4.  In Toads Garden (http://toads.wordpress.com/) is a wonderful gardener in Denmark with a very natural earthy style that I enjoy.

5.  Yes You Can (http://yes-you-can-can.com/) is a wonderful country girl’s guide and covers sewing, cooking, gardening…lots of basic “how to’s”

6.  thesolitarycook (http://thesolitarycook.wordpress.com/) is all about FOOD!  She knows her stuff and clearly loves the enormous variety of foods she writes about.

7.  wallopingteaspoon (http://wallopingteaspoon.wordpress.com/) is also culinary pro in my book.  Her blogs are thorough and well written.  She blogs about food from tuxedo cupcakes to a good “sammich” to Red Snapper

8.  Rosey Dow Blog (http://roseydow.wordpress.com/) I like her old house blogs and feel an affinity.

9.  hippie itch (http://hippieitch.wordpress.com/) covers a lot of topics from healthy lifestyles to food to animals.  I love her passion for animals.

10.  The Domestically Impaired Guide to Retro Kitchen Arts (http://kellisretrokitchenarts.wordpress.com/) is a great blog on home canning…a KINDRED SPIRIT.

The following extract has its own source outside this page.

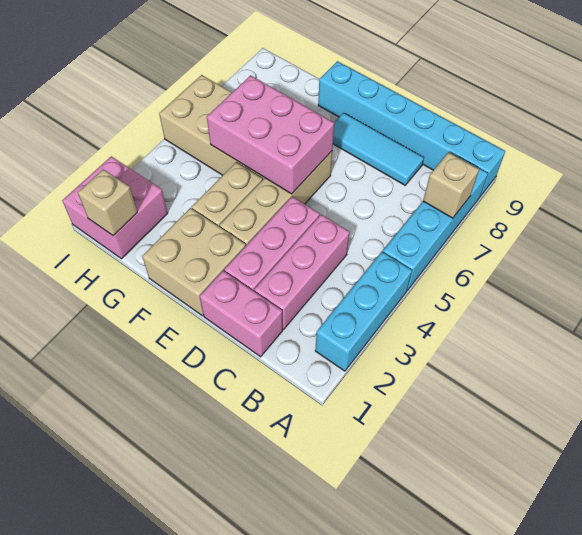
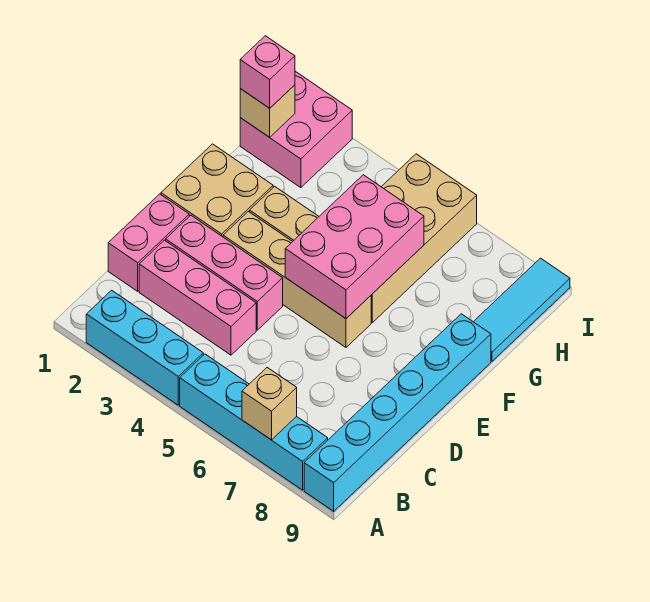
cyan tile C8:E8 level 1 -> cyan tile G9:I9 level 1
none -> pink brick H1 level 3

11.  Aquaponic Family (http://aquaponicfamily.wordpress.com/) is a fun blog about aquaponic gardening.  I live vicariously through them as I would like to do what they are….

12.  Farm Country Crafts (http://farmcountrycrafts.wordpress.com/) Pretty well described in the title but goes much further!  A fun blog and you’ll love her Five Reasons to Do Yard Work in the Shade.

13.  domesticateddilettante (http://domesticateddilettante.wordpress.com/ is a well-written and well-rounded blog about family, food, gardening… I love that she is determined to garden.

14.  The Cosy Creative (http://thecosycreative.wordpress.com/) is about a lot of things.  I really like her motto “feel happy, make something”

15.  Linda Stone (http://lindastone.net/) is a thinker and able to transmit those thoughts with good clear writing.  What can I say, I like thinkers!

Keep up the great posts!  And thank you for sharing parts of your lives with me.